━━━━━ INPUT FOR THIS TASK

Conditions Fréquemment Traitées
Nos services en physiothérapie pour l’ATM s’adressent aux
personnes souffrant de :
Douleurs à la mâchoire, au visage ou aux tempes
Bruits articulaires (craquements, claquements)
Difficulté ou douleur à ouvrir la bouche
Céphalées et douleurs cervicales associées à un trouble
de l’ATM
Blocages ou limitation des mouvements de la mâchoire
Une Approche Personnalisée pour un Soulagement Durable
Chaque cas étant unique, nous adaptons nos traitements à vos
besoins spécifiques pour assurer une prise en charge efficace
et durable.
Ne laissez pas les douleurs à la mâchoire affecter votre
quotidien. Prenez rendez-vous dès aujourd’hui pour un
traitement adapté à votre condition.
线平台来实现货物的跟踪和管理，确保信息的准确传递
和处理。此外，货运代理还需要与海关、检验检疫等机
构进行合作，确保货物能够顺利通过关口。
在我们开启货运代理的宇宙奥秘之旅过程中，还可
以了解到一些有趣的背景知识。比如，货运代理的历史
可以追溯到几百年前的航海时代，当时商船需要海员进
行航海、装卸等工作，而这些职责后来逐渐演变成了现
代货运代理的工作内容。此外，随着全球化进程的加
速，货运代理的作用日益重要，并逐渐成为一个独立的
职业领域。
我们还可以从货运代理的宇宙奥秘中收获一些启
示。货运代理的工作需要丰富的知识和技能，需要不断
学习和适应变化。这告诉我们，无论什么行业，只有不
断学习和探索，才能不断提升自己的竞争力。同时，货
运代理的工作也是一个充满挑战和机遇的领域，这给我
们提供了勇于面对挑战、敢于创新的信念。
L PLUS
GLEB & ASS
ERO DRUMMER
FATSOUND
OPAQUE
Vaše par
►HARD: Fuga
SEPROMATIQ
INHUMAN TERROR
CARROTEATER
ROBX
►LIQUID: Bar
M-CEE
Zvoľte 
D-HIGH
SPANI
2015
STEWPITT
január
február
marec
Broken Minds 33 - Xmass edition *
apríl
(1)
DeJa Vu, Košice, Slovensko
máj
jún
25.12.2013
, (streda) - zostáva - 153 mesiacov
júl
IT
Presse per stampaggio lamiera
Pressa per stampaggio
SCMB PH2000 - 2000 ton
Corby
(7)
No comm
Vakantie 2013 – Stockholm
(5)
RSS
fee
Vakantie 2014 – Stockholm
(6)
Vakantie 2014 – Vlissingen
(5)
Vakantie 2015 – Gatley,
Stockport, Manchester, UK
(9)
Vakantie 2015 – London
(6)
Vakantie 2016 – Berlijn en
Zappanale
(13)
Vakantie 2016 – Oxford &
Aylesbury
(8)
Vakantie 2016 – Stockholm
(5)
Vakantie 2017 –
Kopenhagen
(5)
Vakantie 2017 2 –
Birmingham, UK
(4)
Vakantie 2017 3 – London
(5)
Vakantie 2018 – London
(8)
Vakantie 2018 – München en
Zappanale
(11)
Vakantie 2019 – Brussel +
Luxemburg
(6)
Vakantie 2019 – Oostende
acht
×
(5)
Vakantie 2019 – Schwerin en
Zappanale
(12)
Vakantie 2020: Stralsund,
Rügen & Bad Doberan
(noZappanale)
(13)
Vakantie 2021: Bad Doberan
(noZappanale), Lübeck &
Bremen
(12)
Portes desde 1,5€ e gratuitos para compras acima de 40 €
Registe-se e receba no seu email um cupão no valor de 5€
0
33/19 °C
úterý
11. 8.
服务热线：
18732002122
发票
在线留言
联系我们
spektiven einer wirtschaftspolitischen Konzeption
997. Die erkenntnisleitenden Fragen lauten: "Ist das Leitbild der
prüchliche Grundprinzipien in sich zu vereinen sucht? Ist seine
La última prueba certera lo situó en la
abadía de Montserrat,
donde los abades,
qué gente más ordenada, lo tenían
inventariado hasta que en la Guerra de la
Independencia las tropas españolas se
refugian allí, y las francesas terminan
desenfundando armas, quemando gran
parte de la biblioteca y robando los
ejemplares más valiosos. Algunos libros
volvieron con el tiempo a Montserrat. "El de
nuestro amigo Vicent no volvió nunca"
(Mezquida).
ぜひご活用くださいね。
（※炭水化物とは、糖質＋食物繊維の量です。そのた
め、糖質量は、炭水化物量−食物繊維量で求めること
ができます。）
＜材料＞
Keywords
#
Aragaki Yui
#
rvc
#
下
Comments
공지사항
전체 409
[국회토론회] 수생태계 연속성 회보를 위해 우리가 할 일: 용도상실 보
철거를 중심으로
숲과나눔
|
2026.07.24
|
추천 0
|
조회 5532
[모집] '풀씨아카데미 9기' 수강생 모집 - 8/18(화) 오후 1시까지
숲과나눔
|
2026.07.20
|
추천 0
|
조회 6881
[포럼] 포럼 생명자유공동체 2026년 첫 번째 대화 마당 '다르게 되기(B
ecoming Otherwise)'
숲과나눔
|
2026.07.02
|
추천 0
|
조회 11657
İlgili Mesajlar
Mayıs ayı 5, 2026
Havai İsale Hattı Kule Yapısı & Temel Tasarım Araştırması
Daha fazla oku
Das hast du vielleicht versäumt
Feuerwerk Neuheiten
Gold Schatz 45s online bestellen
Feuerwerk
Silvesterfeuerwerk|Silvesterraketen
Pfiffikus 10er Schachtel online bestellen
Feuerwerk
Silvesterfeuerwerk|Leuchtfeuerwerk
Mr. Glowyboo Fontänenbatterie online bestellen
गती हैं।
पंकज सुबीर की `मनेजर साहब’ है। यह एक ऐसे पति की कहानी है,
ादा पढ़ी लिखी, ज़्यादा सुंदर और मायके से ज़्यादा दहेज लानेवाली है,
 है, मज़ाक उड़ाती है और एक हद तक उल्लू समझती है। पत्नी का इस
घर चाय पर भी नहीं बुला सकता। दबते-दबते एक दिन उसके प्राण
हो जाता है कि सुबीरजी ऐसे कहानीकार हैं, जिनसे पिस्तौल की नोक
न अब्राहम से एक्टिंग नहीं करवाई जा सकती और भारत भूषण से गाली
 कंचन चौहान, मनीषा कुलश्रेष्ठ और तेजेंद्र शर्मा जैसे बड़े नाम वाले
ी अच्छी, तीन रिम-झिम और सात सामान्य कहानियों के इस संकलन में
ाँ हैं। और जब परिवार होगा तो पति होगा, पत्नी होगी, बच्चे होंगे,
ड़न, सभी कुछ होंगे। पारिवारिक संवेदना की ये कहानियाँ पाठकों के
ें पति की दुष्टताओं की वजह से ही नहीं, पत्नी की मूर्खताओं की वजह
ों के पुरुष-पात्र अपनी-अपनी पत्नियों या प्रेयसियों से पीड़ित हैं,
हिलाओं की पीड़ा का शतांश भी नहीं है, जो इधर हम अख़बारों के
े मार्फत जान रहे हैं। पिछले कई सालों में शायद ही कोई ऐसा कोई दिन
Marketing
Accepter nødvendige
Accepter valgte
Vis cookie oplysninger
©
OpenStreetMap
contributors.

━━━━━━━━━━

Extract the text lines from all of the records above, reproducing each line unchanged.

*SOLUTION*:
Conditions Fréquemment Traitées
Nos services en physiothérapie pour l’ATM s’adressent aux
personnes souffrant de :
Douleurs à la mâchoire, au visage ou aux tempes
Bruits articulaires (craquements, claquements)
Difficulté ou douleur à ouvrir la bouche
Céphalées et douleurs cervicales associées à un trouble
de l’ATM
Blocages ou limitation des mouvements de la mâchoire
Une Approche Personnalisée pour un Soulagement Durable
Chaque cas étant unique, nous adaptons nos traitements à vos
besoins spécifiques pour assurer une prise en charge efficace
et durable.
Ne laissez pas les douleurs à la mâchoire affecter votre
quotidien. Prenez rendez-vous dès aujourd’hui pour un
traitement adapté à votre condition.
线平台来实现货物的跟踪和管理，确保信息的准确传递
和处理。此外，货运代理还需要与海关、检验检疫等机
构进行合作，确保货物能够顺利通过关口。
在我们开启货运代理的宇宙奥秘之旅过程中，还可
以了解到一些有趣的背景知识。比如，货运代理的历史
可以追溯到几百年前的航海时代，当时商船需要海员进
行航海、装卸等工作，而这些职责后来逐渐演变成了现
代货运代理的工作内容。此外，随着全球化进程的加
速，货运代理的作用日益重要，并逐渐成为一个独立的
职业领域。
我们还可以从货运代理的宇宙奥秘中收获一些启
示。货运代理的工作需要丰富的知识和技能，需要不断
学习和适应变化。这告诉我们，无论什么行业，只有不
断学习和探索，才能不断提升自己的竞争力。同时，货
运代理的工作也是一个充满挑战和机遇的领域，这给我
们提供了勇于面对挑战、敢于创新的信念。
L PLUS
GLEB & ASS
ERO DRUMMER
FATSOUND
OPAQUE
Vaše par
►HARD: Fuga
SEPROMATIQ
INHUMAN TERROR
CARROTEATER
ROBX
►LIQUID: Bar
M-CEE
Zvoľte 
D-HIGH
SPANI
2015
STEWPITT
január
február
marec
Broken Minds 33 - Xmass edition *
apríl
(1)
DeJa Vu, Košice, Slovensko
máj
jún
25.12.2013
, (streda) - zostáva - 153 mesiacov
júl
IT
Presse per stampaggio lamiera
Pressa per stampaggio
SCMB PH2000 - 2000 ton
Corby
(7)
No comm
Vakantie 2013 – Stockholm
(5)
RSS
fee
Vakantie 2014 – Stockholm
(6)
Vakantie 2014 – Vlissingen
(5)
Vakantie 2015 – Gatley,
Stockport, Manchester, UK
(9)
Vakantie 2015 – London
(6)
Vakantie 2016 – Berlijn en
Zappanale
(13)
Vakantie 2016 – Oxford &
Aylesbury
(8)
Vakantie 2016 – Stockholm
(5)
Vakantie 2017 –
Kopenhagen
(5)
Vakantie 2017 2 –
Birmingham, UK
(4)
Vakantie 2017 3 – London
(5)
Vakantie 2018 – London
(8)
Vakantie 2018 – München en
Zappanale
(11)
Vakantie 2019 – Brussel +
Luxemburg
(6)
Vakantie 2019 – Oostende
acht
×
(5)
Vakantie 2019 – Schwerin en
Zappanale
(12)
Vakantie 2020: Stralsund,
Rügen & Bad Doberan
(noZappanale)
(13)
Vakantie 2021: Bad Doberan
(noZappanale), Lübeck &
Bremen
(12)
Portes desde 1,5€ e gratuitos para compras acima de 40 €
Registe-se e receba no seu email um cupão no valor de 5€
0
33/19 °C
úterý
11. 8.
服务热线：
18732002122
发票
在线留言
联系我们
spektiven einer wirtschaftspolitischen Konzeption
997. Die erkenntnisleitenden Fragen lauten: "Ist das Leitbild der
prüchliche Grundprinzipien in sich zu vereinen sucht? Ist seine
La última prueba certera lo situó en la
abadía de Montserrat,
donde los abades,
qué gente más ordenada, lo tenían
inventariado hasta que en la Guerra de la
Independencia las tropas españolas se
refugian allí, y las francesas terminan
desenfundando armas, quemando gran
parte de la biblioteca y robando los
ejemplares más valiosos. Algunos libros
volvieron con el tiempo a Montserrat. "El de
nuestro amigo Vicent no volvió nunca"
(Mezquida).
ぜひご活用くださいね。
（※炭水化物とは、糖質＋食物繊維の量です。そのた
め、糖質量は、炭水化物量−食物繊維量で求めること
ができます。）
＜材料＞
Keywords
#
Aragaki Yui
#
rvc
#
下
Comments
공지사항
전체 409
[국회토론회] 수생태계 연속성 회보를 위해 우리가 할 일: 용도상실 보
철거를 중심으로
숲과나눔
|
2026.07.24
|
추천 0
|
조회 5532
[모집] '풀씨아카데미 9기' 수강생 모집 - 8/18(화) 오후 1시까지
숲과나눔
|
2026.07.20
|
추천 0
|
조회 6881
[포럼] 포럼 생명자유공동체 2026년 첫 번째 대화 마당 '다르게 되기(B
ecoming Otherwise)'
숲과나눔
|
2026.07.02
|
추천 0
|
조회 11657
İlgili Mesajlar
Mayıs ayı 5, 2026
Havai İsale Hattı Kule Yapısı & Temel Tasarım Araştırması
Daha fazla oku
Das hast du vielleicht versäumt
Feuerwerk Neuheiten
Gold Schatz 45s online bestellen
Feuerwerk
Silvesterfeuerwerk|Silvesterraketen
Pfiffikus 10er Schachtel online bestellen
Feuerwerk
Silvesterfeuerwerk|Leuchtfeuerwerk
Mr. Glowyboo Fontänenbatterie online bestellen
गती हैं।
पंकज सुबीर की `मनेजर साहब’ है। यह एक ऐसे पति की कहानी है,
ादा पढ़ी लिखी, ज़्यादा सुंदर और मायके से ज़्यादा दहेज लानेवाली है,
 है, मज़ाक उड़ाती है और एक हद तक उल्लू समझती है। पत्नी का इस
घर चाय पर भी नहीं बुला सकता। दबते-दबते एक दिन उसके प्राण
हो जाता है कि सुबीरजी ऐसे कहानीकार हैं, जिनसे पिस्तौल की नोक
न अब्राहम से एक्टिंग नहीं करवाई जा सकती और भारत भूषण से गाली
 कंचन चौहान, मनीषा कुलश्रेष्ठ और तेजेंद्र शर्मा जैसे बड़े नाम वाले
ी अच्छी, तीन रिम-झिम और सात सामान्य कहानियों के इस संकलन में
ाँ हैं। और जब परिवार होगा तो पति होगा, पत्नी होगी, बच्चे होंगे,
ड़न, सभी कुछ होंगे। पारिवारिक संवेदना की ये कहानियाँ पाठकों के
ें पति की दुष्टताओं की वजह से ही नहीं, पत्नी की मूर्खताओं की वजह
ों के पुरुष-पात्र अपनी-अपनी पत्नियों या प्रेयसियों से पीड़ित हैं,
हिलाओं की पीड़ा का शतांश भी नहीं है, जो इधर हम अख़बारों के
े मार्फत जान रहे हैं। पिछले कई सालों में शायद ही कोई ऐसा कोई दिन
Marketing
Accepter nødvendige
Accepter valgte
Vis cookie oplysninger
©
OpenStreetMap
contributors.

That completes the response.